- Opening Delimiter -
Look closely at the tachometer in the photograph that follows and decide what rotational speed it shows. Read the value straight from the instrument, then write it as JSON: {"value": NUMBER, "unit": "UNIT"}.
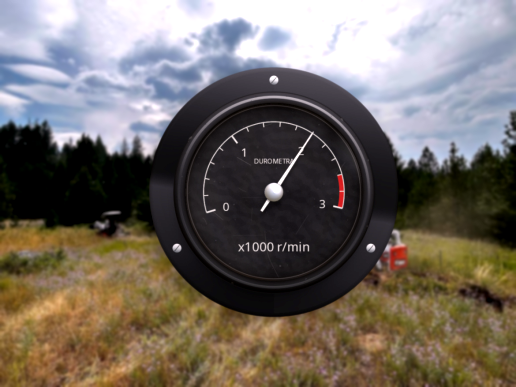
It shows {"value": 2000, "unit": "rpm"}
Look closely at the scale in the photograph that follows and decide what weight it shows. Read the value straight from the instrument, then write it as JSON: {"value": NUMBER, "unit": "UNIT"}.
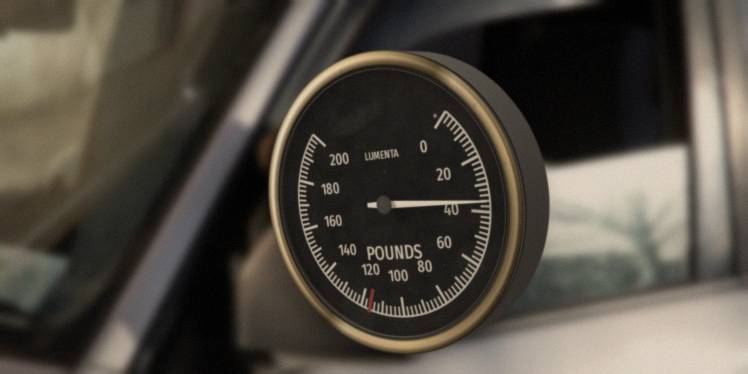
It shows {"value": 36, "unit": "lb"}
- Closing Delimiter -
- Opening Delimiter -
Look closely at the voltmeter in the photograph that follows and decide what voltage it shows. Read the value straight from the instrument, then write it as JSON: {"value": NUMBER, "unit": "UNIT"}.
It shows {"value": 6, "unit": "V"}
- Closing Delimiter -
- Opening Delimiter -
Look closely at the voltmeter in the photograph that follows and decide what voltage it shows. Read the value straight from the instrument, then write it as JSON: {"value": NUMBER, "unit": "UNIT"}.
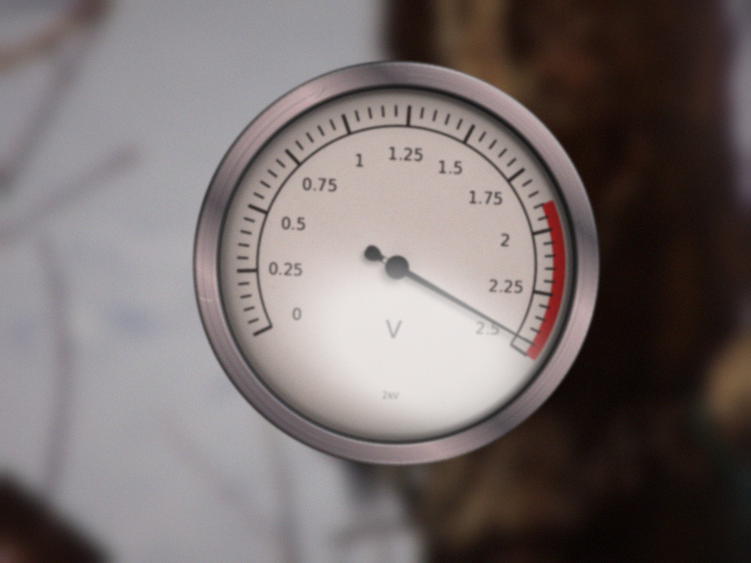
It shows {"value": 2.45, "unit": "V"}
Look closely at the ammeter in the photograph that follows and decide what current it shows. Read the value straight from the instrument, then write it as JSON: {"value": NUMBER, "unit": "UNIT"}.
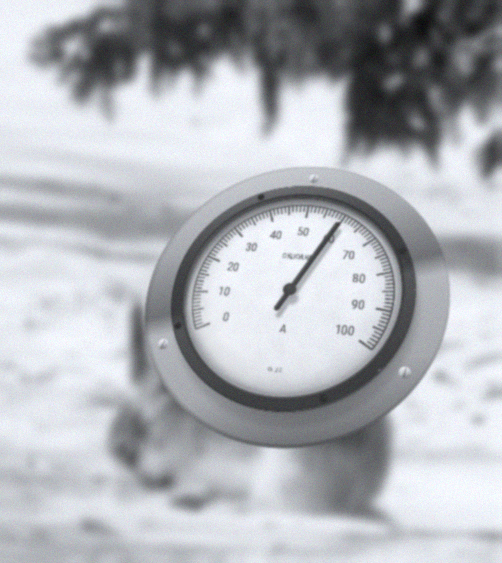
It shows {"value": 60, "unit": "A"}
- Closing Delimiter -
# Brief
List each line from the items above that contains the word "scale", matching case exactly.

# Solved problem
Look closely at the scale in the photograph that follows and decide what weight it shows. Read the value straight from the instrument, then write it as JSON: {"value": NUMBER, "unit": "UNIT"}.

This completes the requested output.